Ela ficou em silêncio, pensativa...
— Vamos começar! Você tem o tempo de um incenso — disse o homem antes de calar-se.
Ouvindo o diálogo, Lin Huan Yu deixou de subestimar o teste. Organizou sua energia vital dos cinco elementos conforme a matriz anterior, formando um diagrama idêntico ao da mulher, tentando envolver a esfera de energia negra. Mas, assim que conseguiu cercar a esfera, ela brilhou intensamente e dissipou sua matriz. Lin Huan Yu intensificou ainda mais seu poder.
Do lado de fora, Wan Yinhe percebeu que Lin Huan Yu se sentara de pernas cruzadas diante da gaiola, executando vários gestos místicos. Isso o intrigou, pois vira outros generais e mestres tentarem domar a espada, mas todos falharam rapidamente, cuspindo sangue após o primeiro contato espiritual com a empunhadura. Jamais vira alguém chegar tão longe — ainda mais sendo Lin Huan Yu apenas um jovem —, o que lhe aumentou a confiança no rapaz.
No palácio das runas, Lin Huan Yu lutava com a esfera negra, frustrado por não conseguir contê-la. O tempo do incenso escoava e já havia consumido quase um terço de sua energia vital.
No fundo do palácio, um homem e uma mulher observavam sentados numa coluna de luz, conversando baixinho.
— Marido, este rapaz é realmente notável! Possuir os cinco elementos nessa idade é raríssimo, e sua energia vital é bastante pura.
— Vamos ver mais um pouco!
— Ver o quê? Você realmente espera que ele possua o poder de um velho monstro?
— Querida, não desejo isso! Você o alertou há pouco e nem reclamei.
— Ele já se saiu muito bem enfrentando sua energia vital musical, não vai logo recolher sua energia e deixar o garoto entrar?
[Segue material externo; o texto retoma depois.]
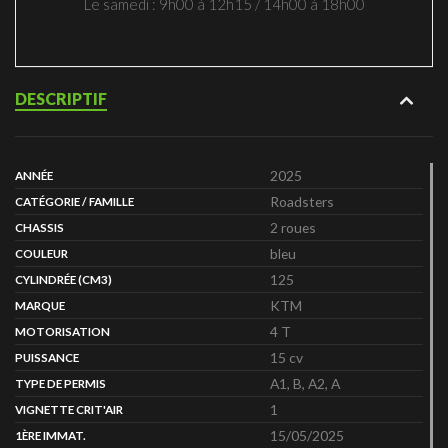
Le samedi : 9h00 à 12h15 / 14h00 à 18h00
DESCRIPTIF
2025
ANNÉE
Roadsters
CATÉGORIE / FAMILLE
2 roues
CHASSIS
bleu
COULEUR
125
CYLINDRÉE (CM3)
KTM
MARQUE
4 T
MOTORISATION
15 cv
PUISSANCE
A1, B, A2, A
TYPE DE PERMIS
1
VIGNETTE CRIT'AIR
15/05/2025
1ÈRE IMMAT.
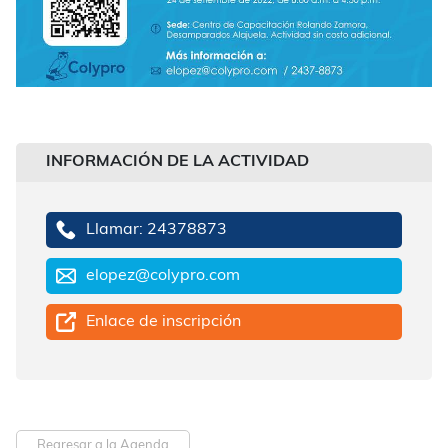
INFORMACIÓN DE LA ACTIVIDAD
Llamar: 24378873
elopez@colypro.com
Enlace de inscripción
Regresar a la Agenda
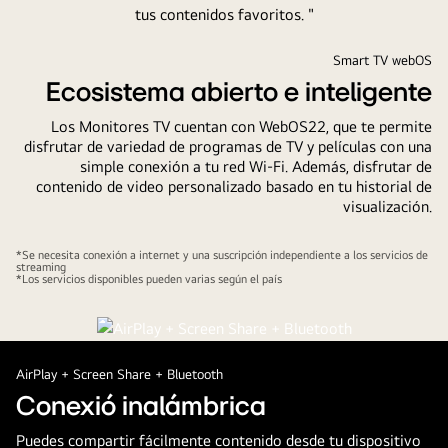
Smart TV webOS
Ecosistema abierto e inteligente
Los Monitores TV cuentan con WebOS22, que te permite
disfrutar de variedad de programas de TV y películas con una
simple conexión a tu red Wi-Fi. Además, disfrutar de
contenido de video personalizado basado en tu historial de
visualización.
*Se necesita conexión a internet y una suscripción independiente a los servicios de
streaming
*Los servicios disponibles pueden varias según el país
AirPlay + Screen Share + Bluetooth
Conexió inalámbrica
Puedes compartir fácilmente contenido desde tu dispositivo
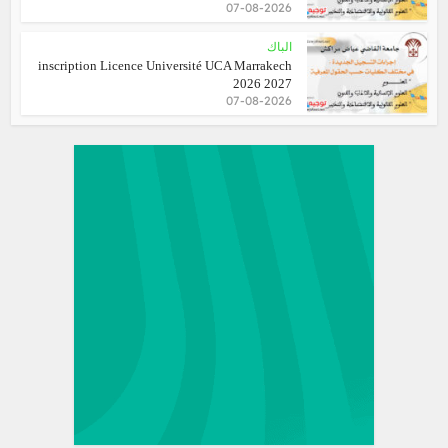
07-08-2026
الباك
inscription Licence Université UCA Marrakech
2026 2027
07-08-2026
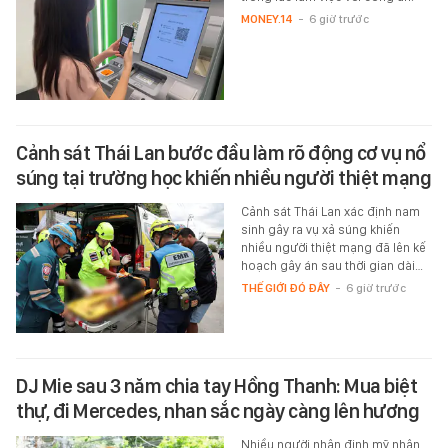
MONEY.14
-
6 giờ trước
Cảnh sát Thái Lan bước đầu làm rõ động cơ vụ nổ
súng tại trường học khiến nhiều người thiệt mạng
Cảnh sát Thái Lan xác định nam
sinh gây ra vụ xả súng khiến
nhiều người thiệt mạng đã lên kế
hoạch gây án sau thời gian dài…
THẾ GIỚI ĐÓ ĐÂY
-
6 giờ trước
DJ Mie sau 3 năm chia tay Hồng Thanh: Mua biệt
thự, đi Mercedes, nhan sắc ngày càng lên hương
Nhiều người nhận định mỹ nhân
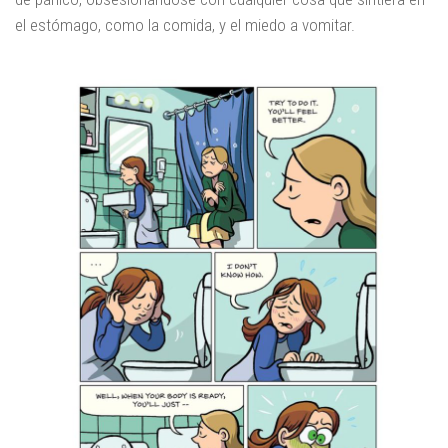
el estómago, como la comida, y el miedo a vomitar.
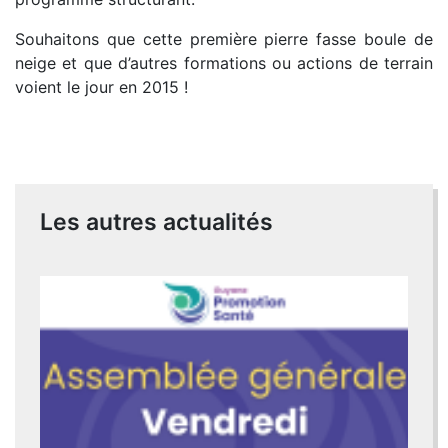
Souhaitons que cette première pierre fasse boule de
neige et que d’autres formations ou actions de terrain
voient le jour en 2015 !
Les autres actualités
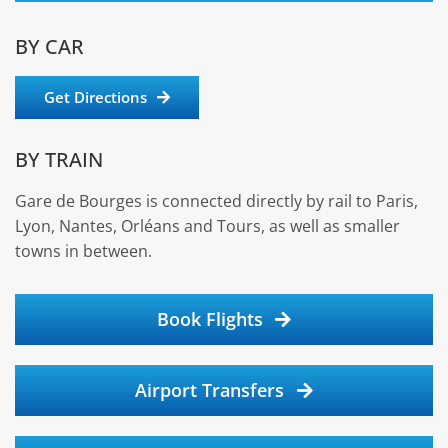
BY CAR
Get Directions
BY TRAIN
Gare de Bourges is connected directly by rail to Paris,
Lyon, Nantes, Orléans and Tours, as well as smaller
towns in between.
Book Flights
Airport Transfers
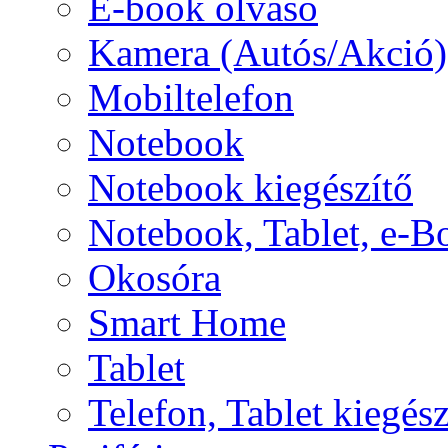
E-book olvasó
Kamera (Autós/Akció)
Mobiltelefon
Notebook
Notebook kiegészítő
Notebook, Tablet, e-B
Okosóra
Smart Home
Tablet
Telefon, Tablet kiegész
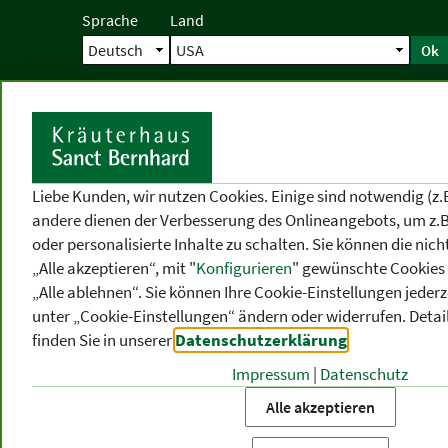
Sprache
Land
Ok
Startseite
Versand
Direktbestellun
S
Liebe Kunden, wir nutzen Cookies. Einige sind notwendig (z.
andere dienen der Verbesserung des Onlineangebots, um z.B
oder personalisierte Inhalte zu schalten. Sie können die ni
„Alle akzeptieren“, mit "
Konfigurieren
" gewünschte Cookies 
„Alle ablehnen“. Sie können Ihre Cookie-Einstellungen jederze
unter „Cookie-Einstellungen“ ändern oder widerrufen.
Detai
finden Sie in unserer
Datenschutzerklärung
.
Impressum
|
Datenschutz
PRODUKT
-
THEMEN
-
P
KATEGORIEN
BEREICHE
VO
Alle akzeptieren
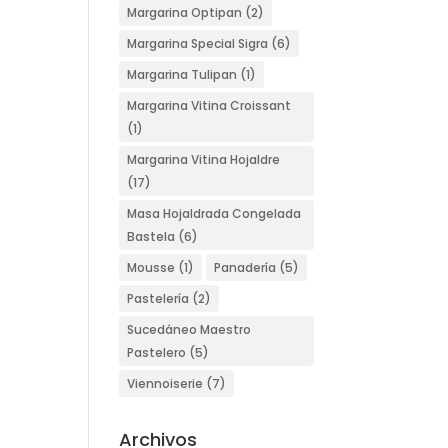
Margarina Optipan
(2)
Margarina Special Sigra
(6)
Margarina Tulipan
(1)
Margarina Vitina Croissant
(1)
Margarina Vitina Hojaldre
(17)
Masa Hojaldrada Congelada
Bastela
(6)
Mousse
(1)
Panadería
(5)
Pastelería
(2)
Sucedáneo Maestro
Pastelero
(5)
Viennoiserie
(7)
Archivos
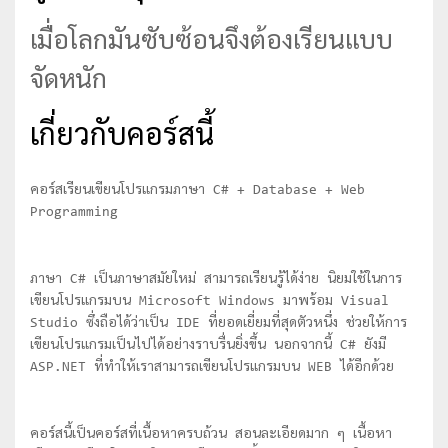
เมื่อโลกมันซับซ้อนจึงต้องเรียนแบบ
จัดหนัก
เกี่ยวกับคอร์สนี้
คอร์สเรียนเขียนโปรแกรมภาษา C# + Database + Web
Programming
ภาษา C# เป็นภาษาสมัยใหม่ สามารถเรียนรู้ได้ง่าย นิยมใช้ในการ
เขียนโปรแกรมบน Microsoft Windows มาพร้อม Visual
Studio ซึ่งถือได้ว่าเป็น IDE ที่ยอดเยี่ยมที่สุดตัวหนึ่ง ช่วยให้การ
เขียนโปรแกรมเป็นไปได้อย่างราบรื่นยิ่งขึ้น นอกจากนี้ C# ยังมี
ASP.NET ที่ทำให้เราสามารถเขียนโปรแกรมบน WEB ได้อีกด้วย
คอร์สนี้เป็นคอร์สที่เนื้อหาครบถ้วน สอนละเอียดมาก ๆ เนื้อหา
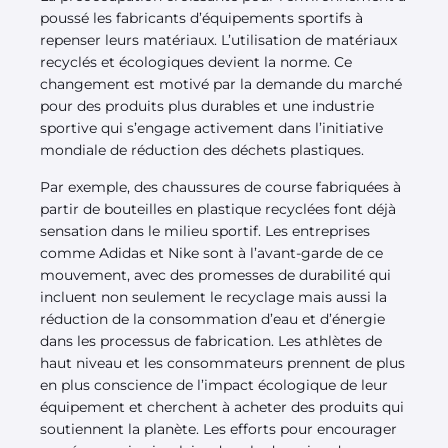
poussé les fabricants d’équipements sportifs à
repenser leurs matériaux. L’utilisation de matériaux
recyclés et écologiques devient la norme. Ce
changement est motivé par la demande du marché
pour des produits plus durables et une industrie
sportive qui s’engage activement dans l’initiative
mondiale de réduction des déchets plastiques.
Par exemple, des chaussures de course fabriquées à
partir de bouteilles en plastique recyclées font déjà
sensation dans le milieu sportif. Les entreprises
comme Adidas et Nike sont à l’avant-garde de ce
mouvement, avec des promesses de durabilité qui
incluent non seulement le recyclage mais aussi la
réduction de la consommation d’eau et d’énergie
dans les processus de fabrication. Les athlètes de
haut niveau et les consommateurs prennent de plus
en plus conscience de l’impact écologique de leur
équipement et cherchent à acheter des produits qui
soutiennent la planète. Les efforts pour encourager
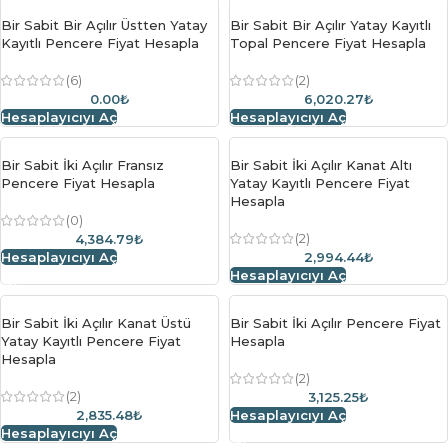
Bir Sabit Bir Açılır Üstten Yatay
Bir Sabit Bir Açılır Yatay Kayıtlı
Kayıtlı Pencere Fiyat Hesapla
Topal Pencere Fiyat Hesapla
(6)
(2)
0.00₺
6,020.27₺
Hesaplayıcıyı Aç
Hesaplayıcıyı Aç
Bir Sabit İki Açılır Fransız
Bir Sabit İki Açılır Kanat Altı
Pencere Fiyat Hesapla
Yatay Kayıtlı Pencere Fiyat
Hesapla
(0)
(2)
4,384.79₺
Hesaplayıcıyı Aç
2,994.44₺
Hesaplayıcıyı Aç
Bir Sabit İki Açılır Kanat Üstü
Bir Sabit İki Açılır Pencere Fiyat
Yatay Kayıtlı Pencere Fiyat
Hesapla
Hesapla
(2)
(2)
3,125.25₺
2,835.48₺
Hesaplayıcıyı Aç
Hesaplayıcıyı Aç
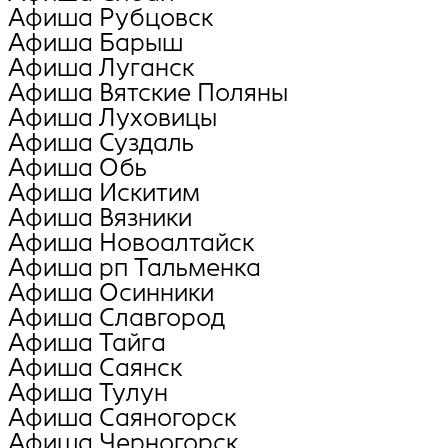
Афиша Рубцовск
Афиша Барыш
Афиша Луганск
Афиша Вятские Поляны
Афиша Луховицы
Афиша Суздаль
Афиша Обь
Афиша Искитим
Афиша Вязники
Афиша Новоалтайск
Афиша рп Тальменка
Афиша Осинники
Афиша Славгород
Афиша Тайга
Афиша Саянск
Афиша Тулун
Афиша Саяногорск
Афиша Черногорск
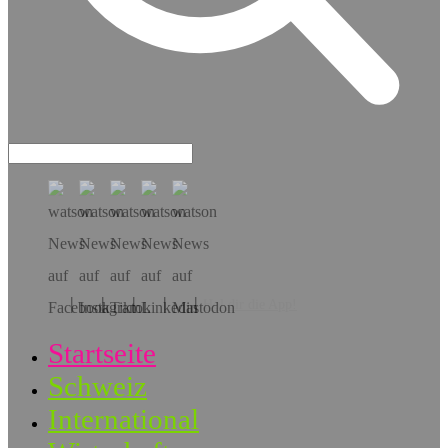
Hol dir die App!
Startseite
Schweiz
International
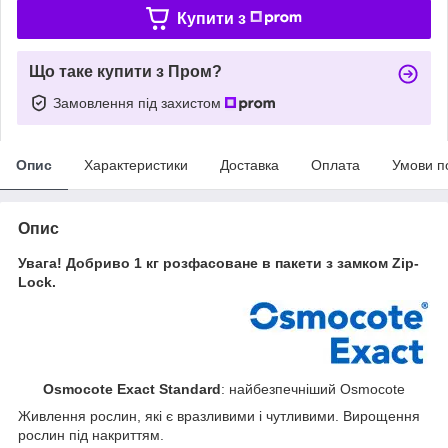
Купити з
Що таке купити з Пром?
Замовлення під захистом
Опис
Характеристики
Доставка
Оплата
Умови п
Опис
Увага! Добриво 1 кг розфасоване в пакети з замком Zip-
Lock.
Osmocote Exact Standard
: найбезпечніший Osmocote
Живлення рослин, які є вразливими і чутливими. Вирощення
рослин під накриттям.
— Está bem, está bem, faço como você quer — respondeu o homem, preparando-se para recolher a esfera negra. Mas, nesse instante, Lin Huan Yu, ao mesmo tempo em que lutava com a matriz dos cinco elementos, formou selos com a mão esquerda e traçou runas com a direita no ar. Imediatamente, runas misteriosas surgiram, brilhando em branco com arcos de eletricidade, até se transformarem num grande caractere “Selo”, que aprisionou a esfera negra.
O homem, prestes a recolher a energia, perdeu o controle sobre a esfera.
— Anda logo, o que está esperando? — apressou a mulher.
O homem virou-se e disse: — Ele conseguiu!
— O quê? Ele conseguiu? — A mulher olhou incrédula para Lin Huan Yu. Ele agora segurava firmemente a esfera envolta em energia elétrica de trovão, brincando com ela nas mãos, enquanto as cinco energias elementares giravam suavemente ao seu redor.